In 2009, at nine, he collaborated with Louie Zagoras, recording five original songs: "Journey Man", "Slippin Away", "Other World", "Kid in the Region" and a song for Latz's mother called "4U". At ten he was voted WAMI's 2010 Rising Star Award Winner. At eleven he collaborated with blues artist, Anthony Gomes at Sawhorse Studios in St. Louis on two songs, "Blues Child" and "Blues @ 11". The songs relate to Latz's experiences as a young person on the road playing music in the adult world. Studio musicians Joe Meyer, Preston Hubbard and David Grelle joined them, allowing Latz to focus on guitar and vocal tracks. Jim Gaines mastered the songs. At twelve Latz became a guitar clinician and instructor. He partnered with Dangerous Guitars on instructional videos and books designed.

Latz has appeared on television, including America's Got Talent, Rachael Ray Show, WGN's Morning Show, Fox's Morning Show, Today Show with Kathy Lee and Hoda, Early Show, Studio B with Shepard Smith, Bonnie Hunt Show, CNN, Milwaukee’s Morning Blend, Today Show with Meredith Vieira, WLS TV Morning Show, Madison's Urban Theater and Almost Live with Johnny B.

Latz' YouTube channel has received over 25 million plays. While in Denmark on tour, Latz appeared on all three national TV networks within a one-week span.

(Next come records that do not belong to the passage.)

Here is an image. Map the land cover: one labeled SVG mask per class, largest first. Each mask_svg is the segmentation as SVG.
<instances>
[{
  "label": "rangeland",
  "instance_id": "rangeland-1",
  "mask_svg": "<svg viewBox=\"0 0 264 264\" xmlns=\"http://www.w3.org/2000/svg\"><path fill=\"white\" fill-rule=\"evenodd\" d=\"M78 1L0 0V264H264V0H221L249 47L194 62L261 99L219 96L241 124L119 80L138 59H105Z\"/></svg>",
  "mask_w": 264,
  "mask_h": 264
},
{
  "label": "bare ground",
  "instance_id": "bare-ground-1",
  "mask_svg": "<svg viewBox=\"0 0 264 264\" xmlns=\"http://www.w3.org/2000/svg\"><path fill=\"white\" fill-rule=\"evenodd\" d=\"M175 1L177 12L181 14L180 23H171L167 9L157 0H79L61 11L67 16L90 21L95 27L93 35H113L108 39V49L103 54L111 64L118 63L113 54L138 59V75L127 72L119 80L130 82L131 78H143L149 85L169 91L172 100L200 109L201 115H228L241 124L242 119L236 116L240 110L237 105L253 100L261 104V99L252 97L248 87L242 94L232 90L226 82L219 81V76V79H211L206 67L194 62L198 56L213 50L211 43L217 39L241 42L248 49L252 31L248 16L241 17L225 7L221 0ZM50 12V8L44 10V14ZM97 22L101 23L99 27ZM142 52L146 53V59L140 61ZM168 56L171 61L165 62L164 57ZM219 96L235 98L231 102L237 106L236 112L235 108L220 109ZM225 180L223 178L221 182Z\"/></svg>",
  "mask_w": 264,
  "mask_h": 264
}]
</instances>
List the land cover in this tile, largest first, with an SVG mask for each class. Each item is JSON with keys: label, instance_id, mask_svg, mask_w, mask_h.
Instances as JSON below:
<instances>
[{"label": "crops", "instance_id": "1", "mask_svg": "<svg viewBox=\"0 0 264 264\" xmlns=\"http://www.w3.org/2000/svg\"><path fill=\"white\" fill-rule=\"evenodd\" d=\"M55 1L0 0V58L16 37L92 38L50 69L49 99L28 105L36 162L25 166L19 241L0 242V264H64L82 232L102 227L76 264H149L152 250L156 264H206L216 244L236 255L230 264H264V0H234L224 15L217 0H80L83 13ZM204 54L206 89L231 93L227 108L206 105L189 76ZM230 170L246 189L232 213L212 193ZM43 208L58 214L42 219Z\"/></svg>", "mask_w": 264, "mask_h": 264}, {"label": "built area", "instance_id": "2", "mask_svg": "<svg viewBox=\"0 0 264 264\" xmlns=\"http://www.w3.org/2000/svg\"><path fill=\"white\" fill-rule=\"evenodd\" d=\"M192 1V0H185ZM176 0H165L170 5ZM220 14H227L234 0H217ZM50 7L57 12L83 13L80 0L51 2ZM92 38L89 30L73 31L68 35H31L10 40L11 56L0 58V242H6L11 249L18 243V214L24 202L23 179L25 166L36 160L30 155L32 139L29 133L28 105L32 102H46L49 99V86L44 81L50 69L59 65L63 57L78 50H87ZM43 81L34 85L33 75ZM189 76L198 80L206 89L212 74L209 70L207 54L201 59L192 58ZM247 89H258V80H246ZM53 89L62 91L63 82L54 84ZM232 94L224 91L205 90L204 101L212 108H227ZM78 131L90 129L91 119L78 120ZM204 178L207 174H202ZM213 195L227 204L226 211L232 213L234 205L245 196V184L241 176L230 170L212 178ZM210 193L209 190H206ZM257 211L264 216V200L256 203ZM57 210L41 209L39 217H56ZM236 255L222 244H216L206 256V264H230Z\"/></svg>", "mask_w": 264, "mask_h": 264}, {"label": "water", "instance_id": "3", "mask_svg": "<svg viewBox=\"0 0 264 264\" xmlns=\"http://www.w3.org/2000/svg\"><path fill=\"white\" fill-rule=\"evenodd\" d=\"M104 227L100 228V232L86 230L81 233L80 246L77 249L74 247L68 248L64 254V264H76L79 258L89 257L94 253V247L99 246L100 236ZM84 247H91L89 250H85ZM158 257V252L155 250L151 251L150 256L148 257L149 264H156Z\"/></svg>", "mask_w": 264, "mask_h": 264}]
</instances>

Latz has performed at festivals including, Ain’t Nuttin But the Blues Fest, Summerfest, Lil Bear Ribfest, Northwest Ohio Rib-Off, Urbana Blues Brews and BBQ Festival, Ozark Blues Fest, Blues Bandits and BBQ Festival, TX State Fair, Bloomin Days, Blues Café, Oak Creek Lion's Fest, Great American Biker Rally, Round Lake Beach Fest, St. Fabien's Festival, The PRS Experience, Dallas Guitar Show, Bamfest, Prairie Dog Blues Fest, Lakefront Art Fest, Steel Bridge Songfest, IL Blues Fest, Harley's 105th Birthday Celebration, Paramount Blues Festival, WI State Fair, NAMM, Children of Fallen Riders Fest, Ruben's Run, Westmont Blues Fest (Muddy Water's Blues Fest), Northbrook Days, WI Harley Rally, WI/IL Border Rally, Sun Prairie Blues Fest, Jimi Hendrix's 67th Birthday Bash in Times Square and Co-Headlined The Stevie Ray Vaughan Ride and Concert in Dallas, Texas.

== Endorsements ==
Latz has endorsement deals with Ultimate Ears, PRS Guitars, StringDog, Buadier Guitars, Mojo Hand FX, Amalfitano Pickups, Ultrasone Headphones, Munder Pedals, Mogami Cables, In-Tune Guitar Picks, Curt Mangan Strings, Morley Pedals, Effects Pedal Boutique, Soulful Impressions, LR Baggs, Diamond Finish, Seymour Duncan Pickups, Graph Tech and Peterson Tuners. Latz is the youngest musician that any of these companies have ever endorsed.

Latz is working on multiple projects during 2013. He will be heading into the studio and then touring in support of the CD release with a nationwide and possible worldwide tour.

== Wisconsin club ban ==
In 2008, Latz's father Carl received a letter from the state of Wisconsin banning Latz from performing in club venues, given his young age. His booking agent received an anonymous letter threatening her with death should she continue booking him. As of 2014, he remained unable to perform in venues that served alcohol.

== Appearance on America's Got Talent ==
On July 14, 2009, Latz appeared as a contestant on America's Got Talent. He received a standing ovation from the audience, and all three judges approved of sending him to the next round. On July 29 he was eliminated at the start of the episode.